Слились телами, губами, чувствовали, как гулко колотятся сердца, будто пытаясь пробиться друг к другу. Сколько это длилось – вспомнить невозможно.
Каким-то третьим планом своей мыслящей составляющей она понимала, что вот так и случается, когда приходит «любовь», вполне до этого момента абстрактное понятие. Что сказать о нём – неизвестно, ей и самой сейчас было не совсем понятно, как такое могло случиться у совершенно разных по возрасту, происхождению и менталитету людей. Однако…
– Что ты здесь делал? – задыхаясь после поцелуя, но не разжимая объятий, спросила она, не зная, как к нему обратиться, по какому имени.
– Как ты сюда попала, Кристина?
Девушка ещё думала, что ответить, а слишком твёрдые и сильные ладони Ибрагима уже оказались гораздо выше её коленей. И двигались дальше, без всякой осторожной нежности, одновременно сдвигая юбку выше пояса и раздвигая бёдра.
Вот этого она позволять не собиралась, какие бы чувства её ни обуревали. Она слишком хорошо помнила, как вёл себя Левашов, когда Дайяна приказала лечь с ним, сдавая зачёт. Он не шептал ей признаний, но сумел показать, как должен вести себя настоящий мужчина с девушкой. И вдруг такой контраст с Ибрагимом, которого она только что «полюбила».
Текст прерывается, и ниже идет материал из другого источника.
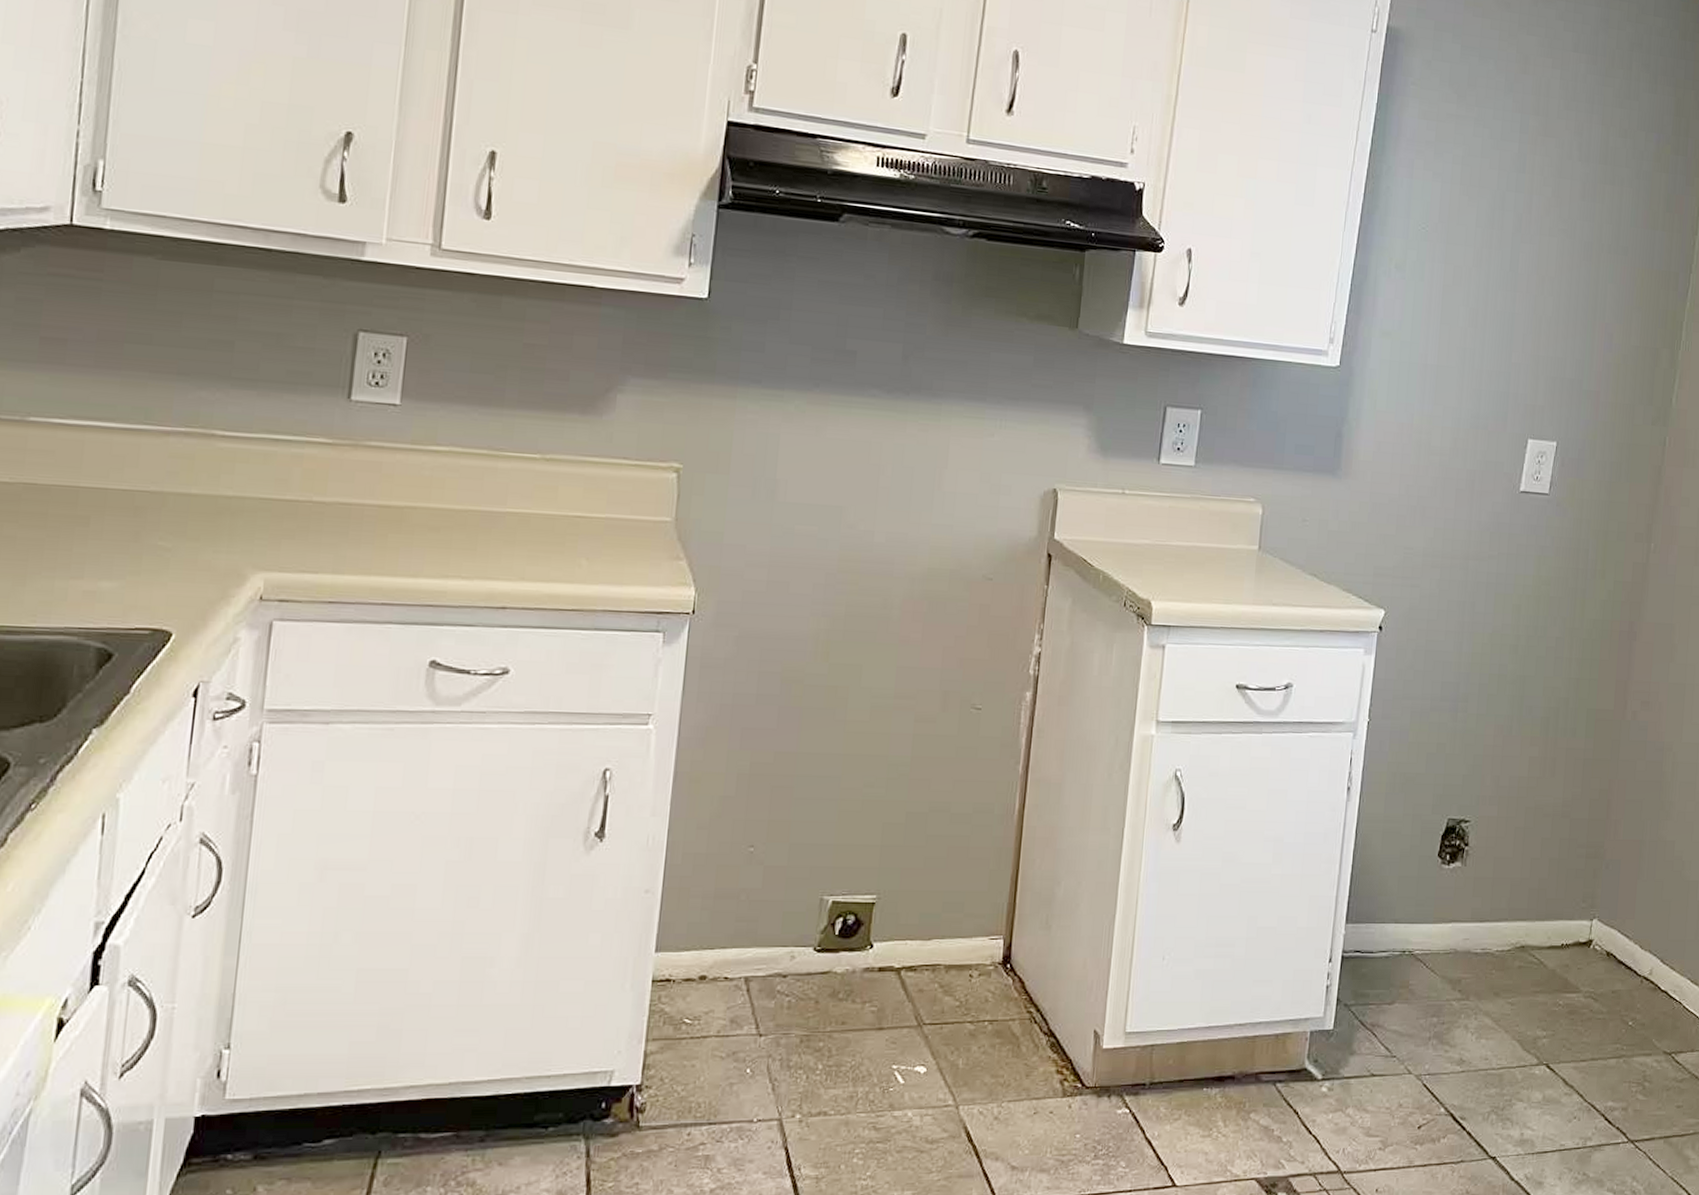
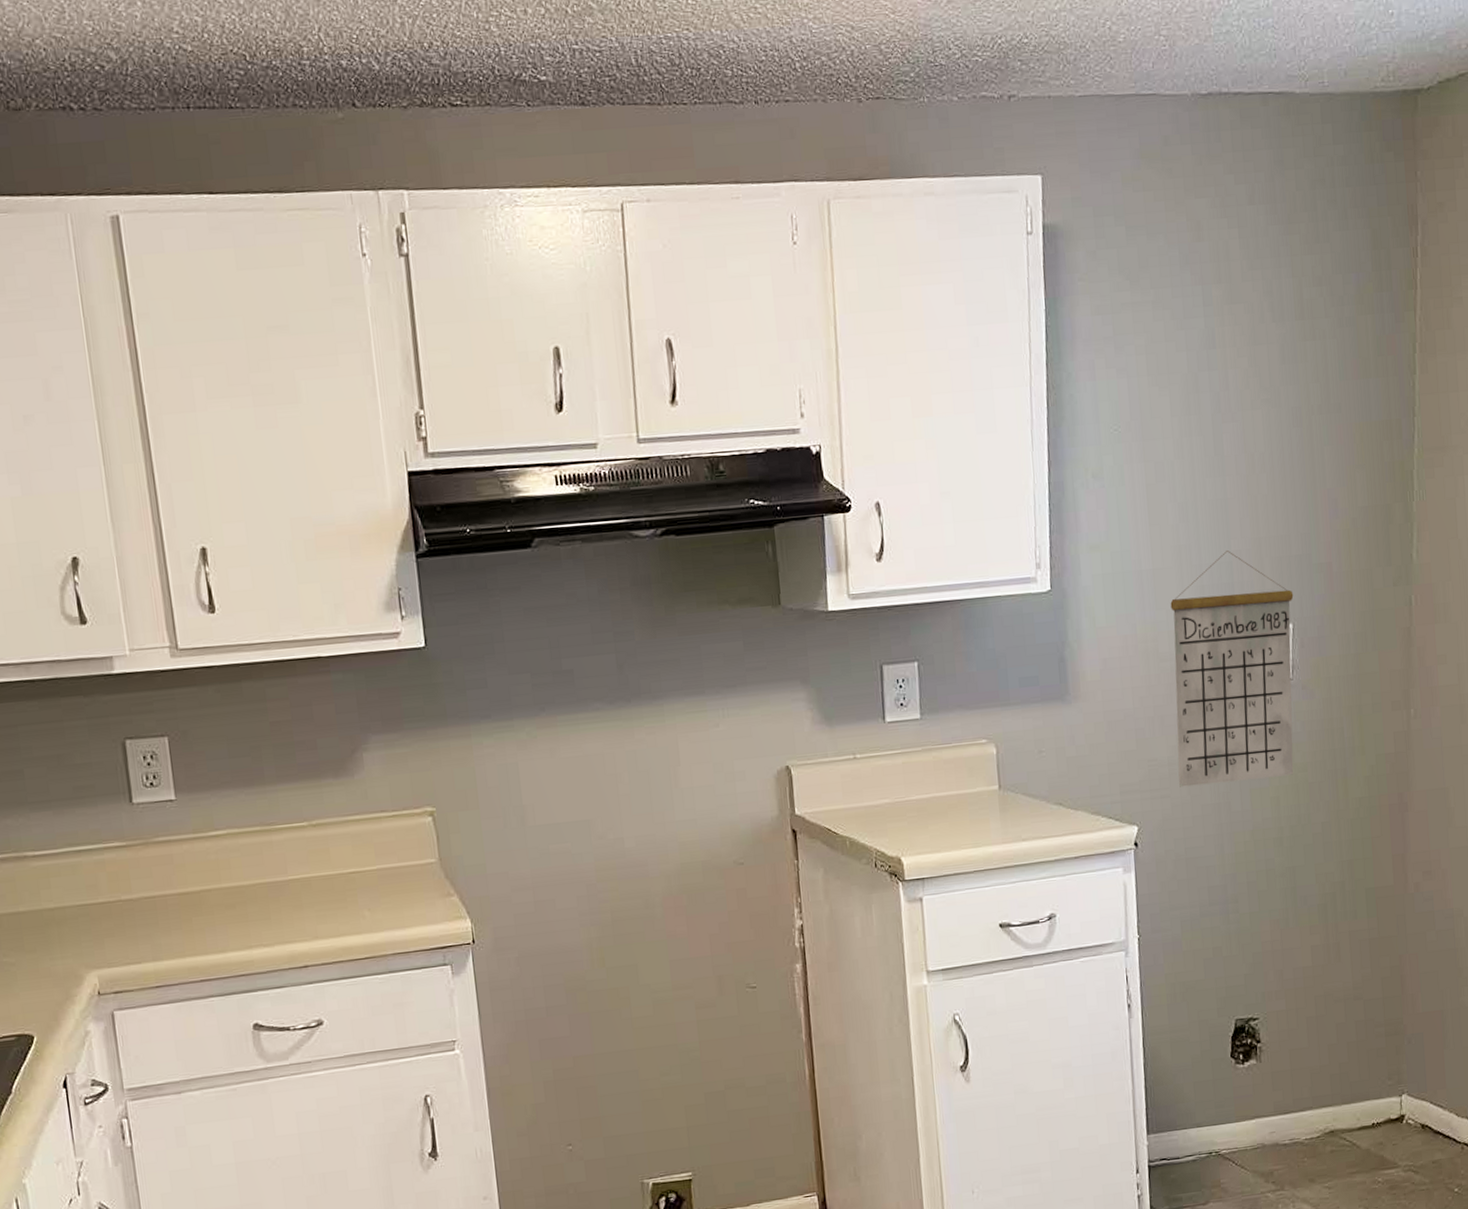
calendar: none [1430,362,1562,586] -> present [1170,551,1294,787]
Кто и зачем создал эту ситуацию, отчего и для чего она представлена здесь такой доступной и вызывающе раздетой, уже неважно. Если кому-то нужно, чтобы она его спасла – она спасёт. А вот изнасилование на травке – явно вне программы. Если бы он ещё хоть сколько-то ласкал её, говорил нежные слова, дождался, когда к ней придёт настоящее желание, тогда Кристина, скорее всего, сама позволила бы сделать всё. А так? Она вывернулась, толчком локтя опрокинула Ибрагима на землю. Любовь не любовь, но отдаваться или нет, как и когда – ей решать.